As I made my morning pot of tea I pondered the plight of these wild dogs, and it led me back to thinking about people.
These dogs have fallen through the cracks. Dumped because their owners changed their mind, or couldn’t afford to feed them, or were neglectful and uncaring, irresponsible, or just didn’t understand what being a pet owner actually entails.
Dogs need a safe place to live, with food and care. They need to feel part of a pack. They need rules and structure. They will get by on the most rudimentary of surroundings and food as long as they have that love, guidance and bond.
The wild dogs in our shire have no one to care for them and no safe place to go. In fact some of them are now so savage that it would be impossible to rehabilitate them. They are traumatised and aggressive. Here are Labradors and Ridgebacks and Spaniels and Terriers, here are cross-bred dogs of all sizes and descriptions, and they are out in the wild, banding together to make their own pack, and it’s so much Lord of the Flies…
They are running on survival instincts, there is no-one to give them safety or teach them manners and social rules and conventions. They will never rise to what they could be. They steal to eat, they destroy out of boredom and anger, they turn on each other and us.

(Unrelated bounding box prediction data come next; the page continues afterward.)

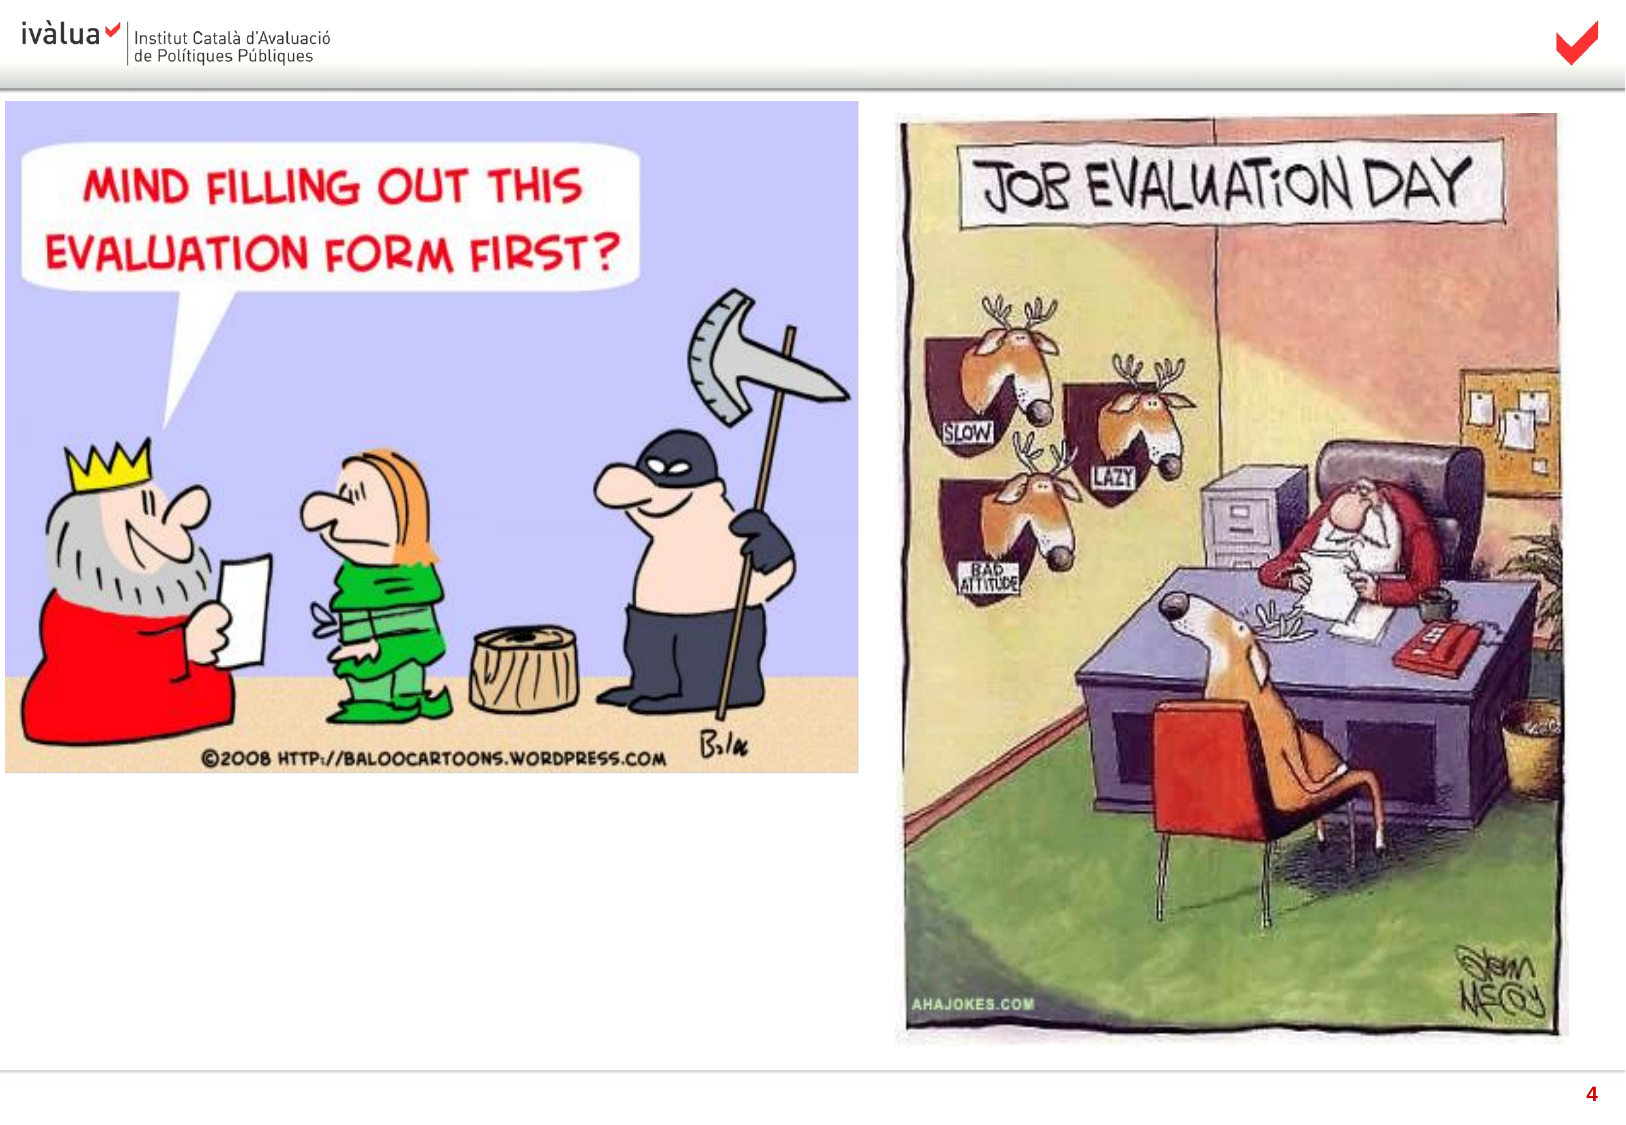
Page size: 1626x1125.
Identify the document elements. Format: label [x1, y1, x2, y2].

picture [895, 113, 1569, 1048]
picture [5, 101, 860, 776]
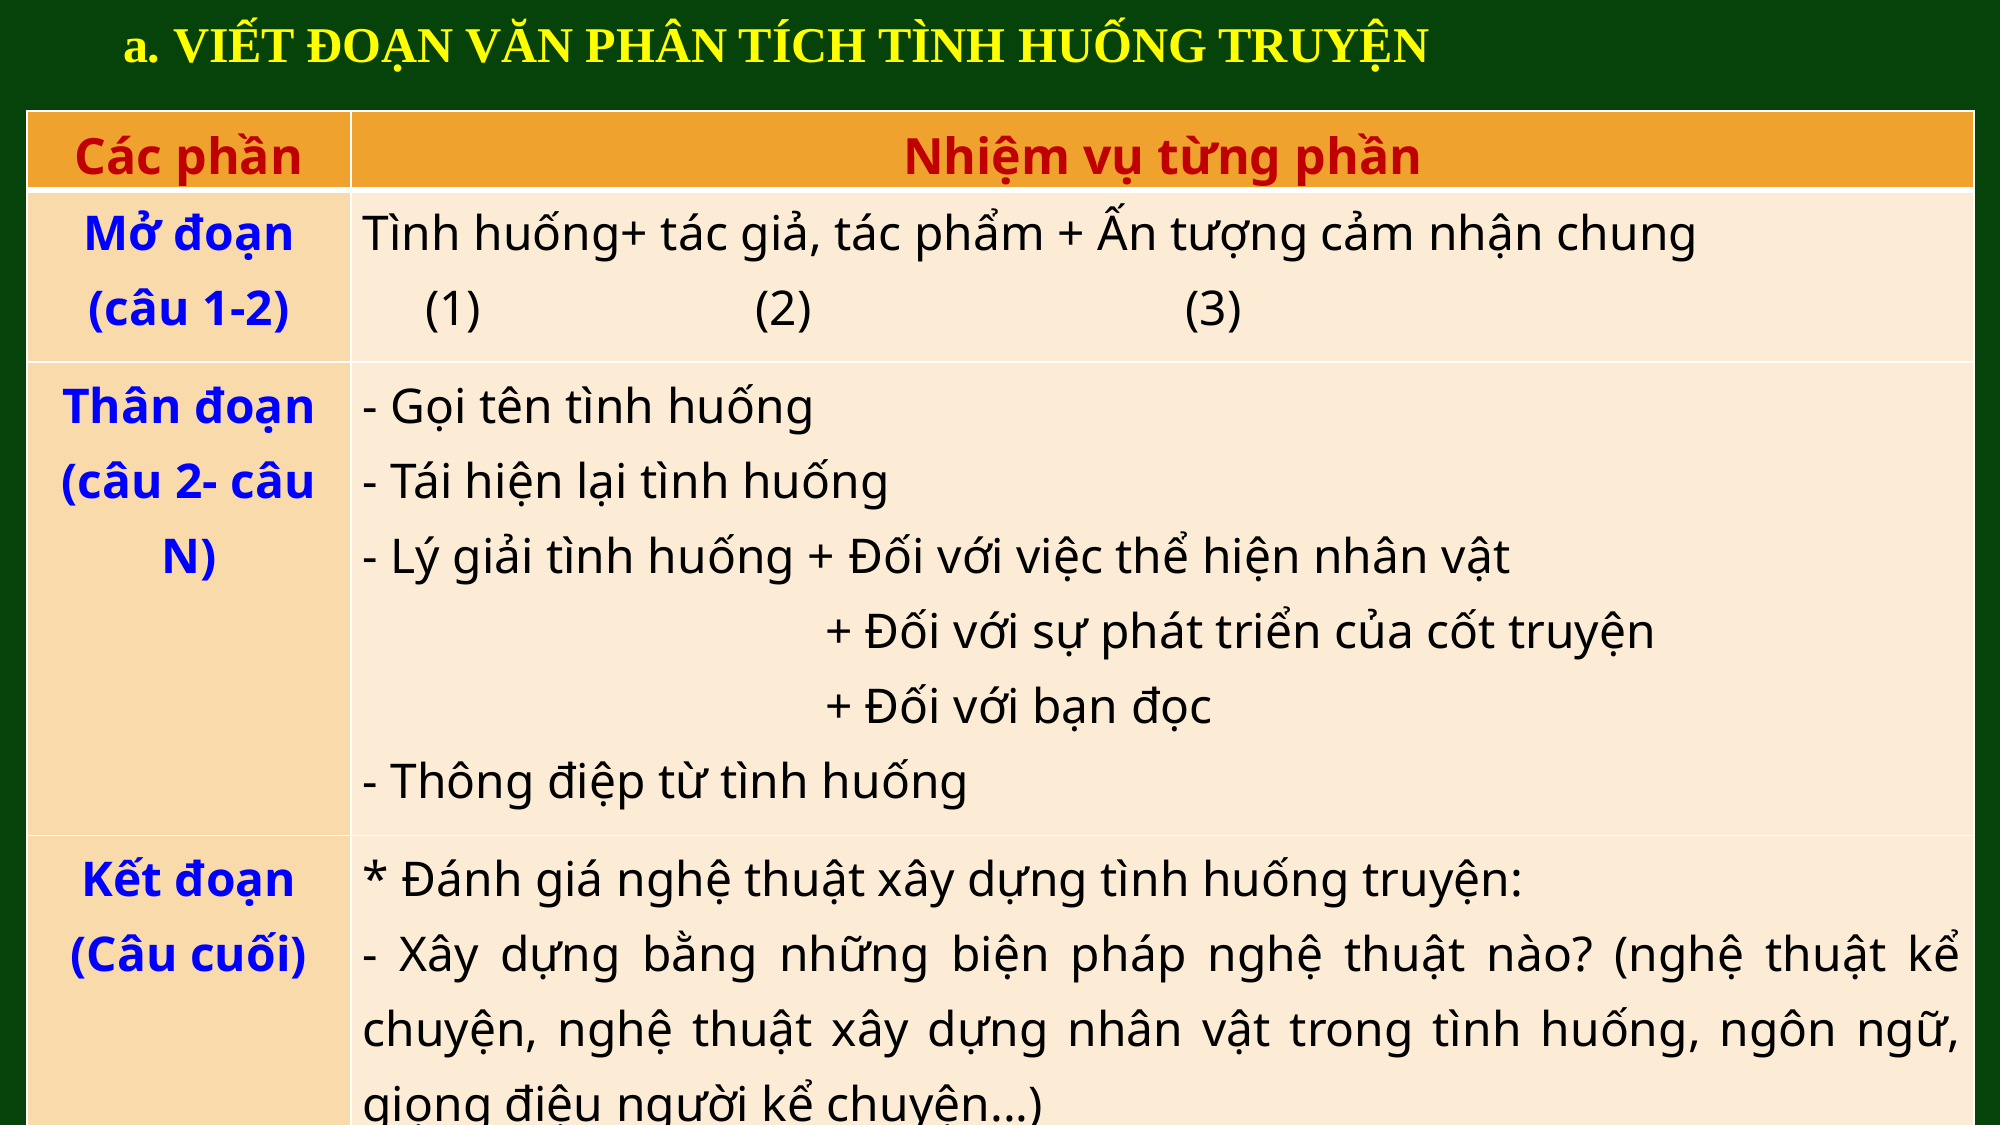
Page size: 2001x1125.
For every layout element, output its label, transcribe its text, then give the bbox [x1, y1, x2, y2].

table_cell Mở đoạn (câu 1-2) [28, 193, 350, 361]
table_cell Tình huống+ tác giả, tác phẩm + Ấn tượng cảm nhận chung (1) (2) (3) [352, 193, 1973, 361]
table_cell Kết đoạn (Câu cuối) [28, 836, 350, 1125]
table_header Các phần [28, 112, 350, 187]
table_header Nhiệm vụ từng phần [352, 112, 1973, 187]
table_cell - Gọi tên tình huống - Tái hiện lại tình huống - Lý giải tình huống + Đối với việc thể hiện nhân vật + Đối với sự phát triển của cốt truyện + Đối với bạn đọc - Thông điệp từ tình huống [352, 363, 1973, 835]
text_box a. VIẾT ĐOẠN VĂN PHÂN TÍCH TÌNH HUỐNG TRUYỆN [108, 5, 1544, 81]
table_cell * Đánh giá nghệ thuật xây dựng tình huống truyện: - Xây dựng bằng những biện pháp nghệ thuật nào? (nghệ thuật kể chuyện, nghệ thuật xây dựng nhân vật trong tình huống, ngôn ngữ, giọng điệu người kể chuyện...) [352, 836, 1973, 1125]
table_cell Thân đoạn (câu 2- câu N) [28, 363, 350, 835]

And for that they are condemned.
It’s the same for people.
We all need to feel safe. We need shelter and kindness and somewhere we can belong. We all need to learn the basics of looking after ourselves, getting along with others, having respect for the world around us, and learning our society’s fundamental values and rules. With security, guidance and love, even if our surroundings are rudimentary, and our meals basic, we can rise to find our best. We can grow and evolve in positive ways.
Not everyone gets the childhood they need to help them thrive. But humans, like dogs, are resourceful and resilient. We find ways to survive.
And thankfully there are good people in the world who step in to be the mentor, the teacher, the guide, the helping hand, the provider of safety for those who fall through the cracks.
But there are many, many wild dogs, and many, many lost children. There may be some among you who’ve grown to adulthood and look like they cope, look like they fit in a little. And some will be openly wild dogs, snarling at the hands that come near.
Offer them all kindness, offer them all compassion, and if you are called to it, perhaps you may find a way to do more.
I hear the crack of a rifle echoing round our hills. I hug my own dogs, and shed a quiet tear.